What do sex and taxes have in common? Both depend on the definition of the word.
Blackstone co-founder and billionaire Stephen Schwarzman chose taxable income to calculate his tax percentage. Schwarzman arrived at a 53% tax rate, 36% federal and 17% state. However, that only applies to his $350,000 salary, a micro-fraction of his private equity underwriting (PEU) haul.
Consider information from Blackstone's 10-K, page 162.
The Partnership’s effective income tax rate was (16.20)%, (4.33)% and 0.25% for the years ended December 31, 2010, 2009 and 2008, respectively.
Blackstone's -6.76% tax rate beats The Carlyle Group's 1% tax rate in their recently filed S-1.
While searching for Mr. Schwarzman's Blackstone compensation, I ran across:
The Blackstone Group L.P. is managed and operated by its general partner, Blackstone Group Management L.L.C., which is in turn wholly-owned by Blackstone's senior managing directors and controlled by Mr. Stephen A. Schwarzman, one of its founders.
Schwarzman holds roughly 190 million shares of Blackstone, worth $2.3 billion at today's closing price.
President Obama wants to go after PEU profits, although many PEU vehicles are parked offshore. Blackstone's 10-K had this to say:
The Obama administration has indicated that it supports the adoption of the May 28, 2010 legislation or legislation that similarly changes the treatment of carried interest for U.S. federal income tax purposes. In its published revenue proposal for 2012, the Obama administration proposed that the current law regarding the treatment of carried interest be changed to subject such income to ordinary income tax (which would be taxed at a higher rate than the proposed blended rate under the House legislation). The Obama administration proposed similar changes in its published revenue proposals for 2010 and 2011.
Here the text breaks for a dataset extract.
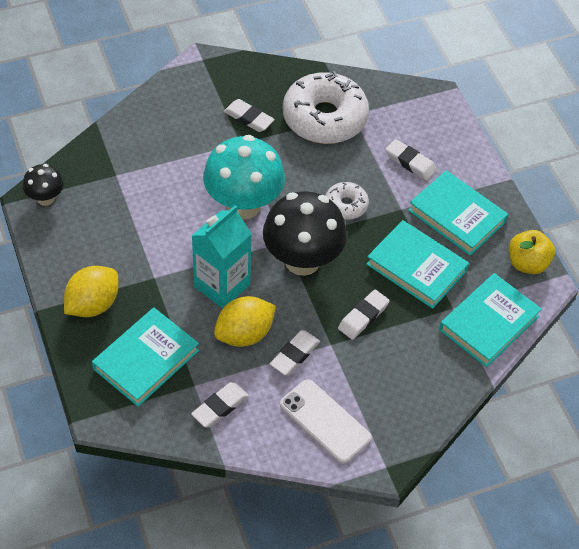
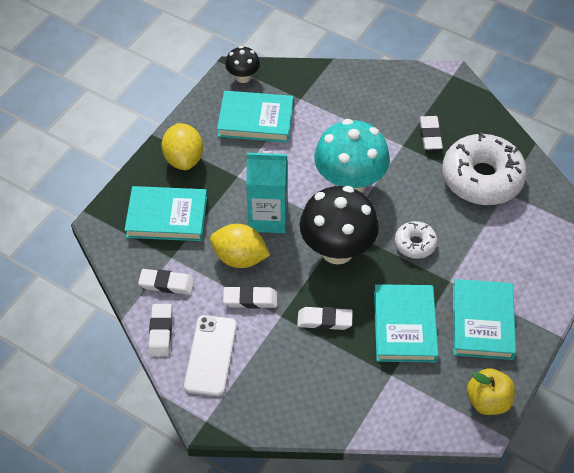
camera: 55 degrees right, 0 degrees up
yellow lemon [64,266,118,317] -> yellow lemon turned 75 degrees clockwise [162,123,203,170]
white eraser [385,139,437,180] -> white eraser moved to [148,304,172,356]
turquoise book [439,273,542,367] -> turquoise book moved to [217,91,293,143]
Over the past several years, a number of similar legislative proposals have been introduced and, in certain cases, have been passed by the U.S. House of Representatives. In 2007, legislation was introduced in the U.S. Congress that would have taxed as corporations publicly traded partnerships that directly or indirectly derived income from investment advisor or asset management services. In 2008, the U.S. House of Representatives passed a bill that would have generally (a) treated carried interest as non-qualifying income under the tax rules applicable to publicly traded partnerships, which could have precluded us from qualifying as a partnership for U.S. federal income tax purposes, and (b) taxed carried interest as ordinary income for U.S. federal income taxes, rather than in accordance with the character of income derived by the underlying fund. In December 2009, the U.S. House of Representatives passed substantially similar legislation. Such legislation would have taxed carried interest as ordinary income starting in the year of enactment. The legislation passed by the House in December 2009 and certain other versions of the proposed legislation contained a transition rule that may have delayed the applicability of certain aspects of the legislation for a partnership that is a publicly traded partnership on the date of enactment of the legislation.
That explains the PEU IPO rush. They needn't worry, as a Republican controlled House won't pass a bill changing PEU's preferred tax status.
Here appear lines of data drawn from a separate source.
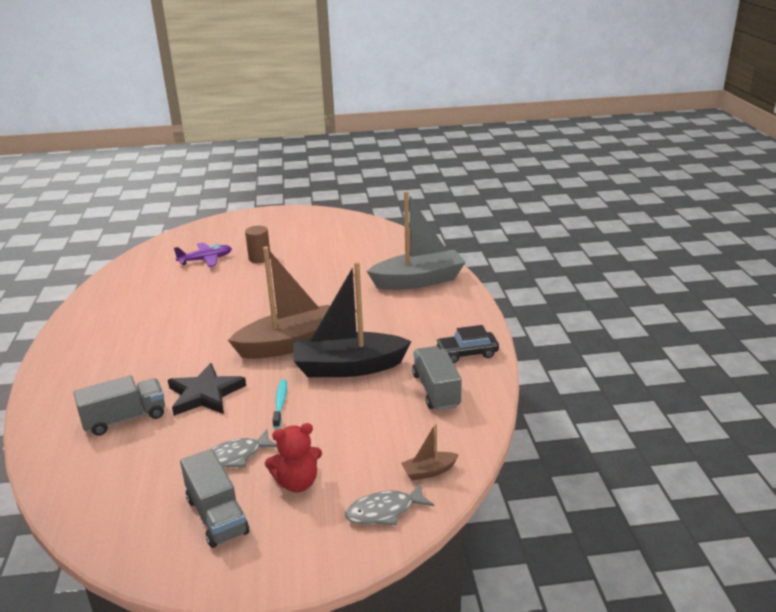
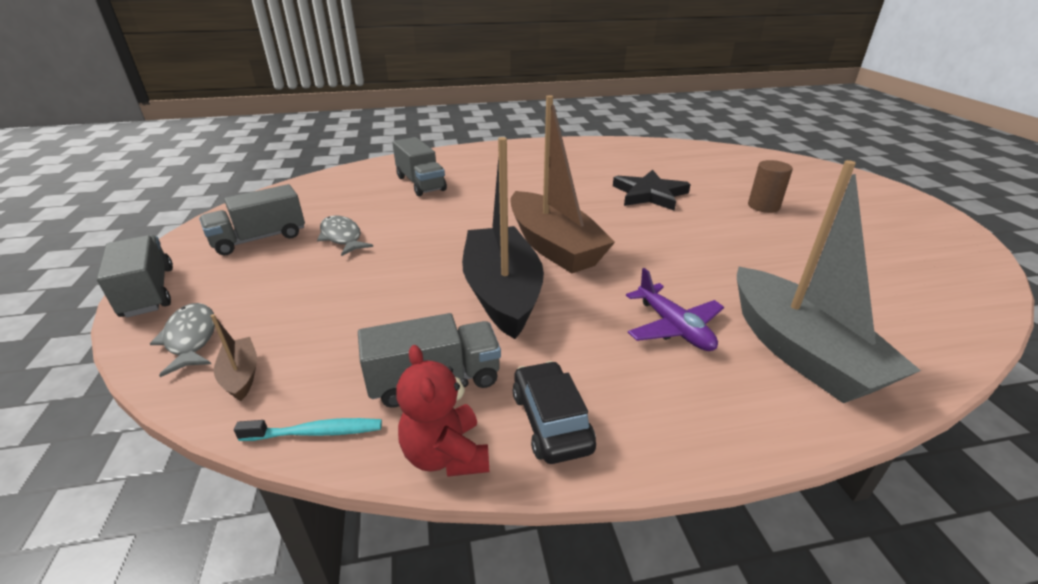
camera: 85 degrees right, 5 degrees up
black star [168,363,246,416] -> black star moved to [613,170,691,211]
purple plane [174,242,232,267] -> purple plane moved to [626,268,724,351]
red teddy bear [265,423,322,492] -> red teddy bear moved to [396,345,489,477]
turquoise toothbrush [272,379,287,428] -> turquoise toothbrush moved to [234,418,382,441]
none -> grey truck [97,235,173,317]

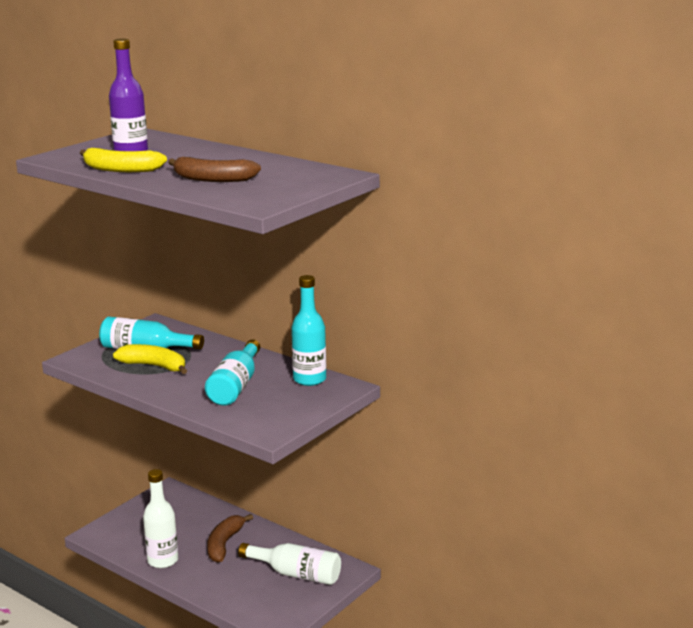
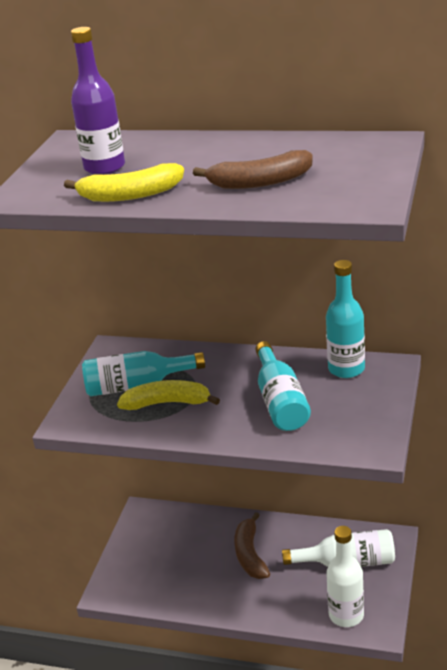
camera: 20 degrees left, 10 degrees up
white bottle [143,469,178,568] -> white bottle moved to [326,526,364,627]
The PEU lobbying group sounded confident that carried interest would hold the line:
“Proposals to raise taxes on carried interest have consistently been rejected for over four years because raising taxes on investments would only sideline employers and investors and create further uncertainty in an already struggling economy,” said Steve Judge, interim president and CEO of Private Equity Capital Knowledge Executed Responsibly (PECKER).It's a bipartisan world, where Reds and Blues love PEU's. PECKERS donate large amounts of campaign cash. Greedy PEU's, with their leveraged political connections, stand ready to solve America's problems. It's like asking the Tuberculosis virus to cure lung cancer.
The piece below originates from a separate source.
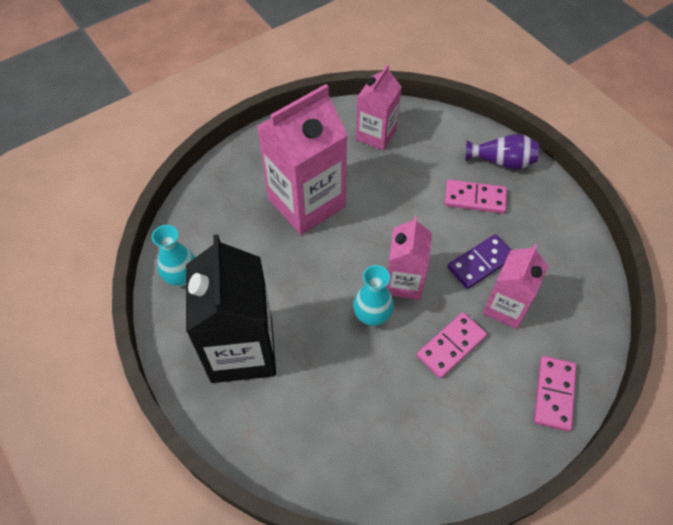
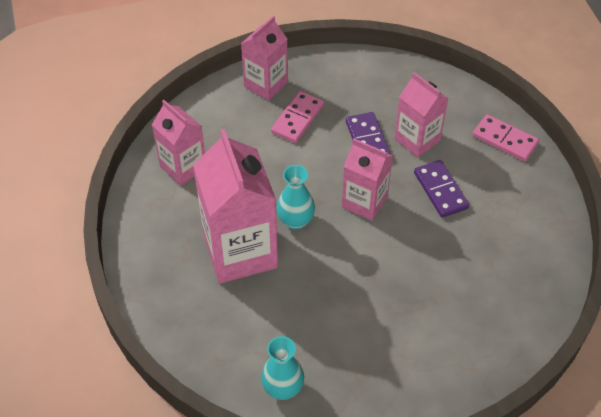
camera: 70 degrees left, 5 degrees down
black carton [186,234,276,383] -> none
turquoise vase [353,265,394,326] -> turquoise vase moved to [276,165,315,230]
pink domino [417,312,487,378] -> purple domino [414,160,469,218]
purple vase [465,134,539,169] -> pink carton [241,16,288,101]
Update 9-18-11: TheDay.com quoted Yale's Jacob Hacker : "The amount of lobbying that takes place on tax policy from the deep-pocketed interests that have the most at stake is enormous. There's very little representation on the other side. Don't forget, that members of Congress themselves, particularly senators, are well off and they're more likely to be sympathetic to the argument for low capital gains."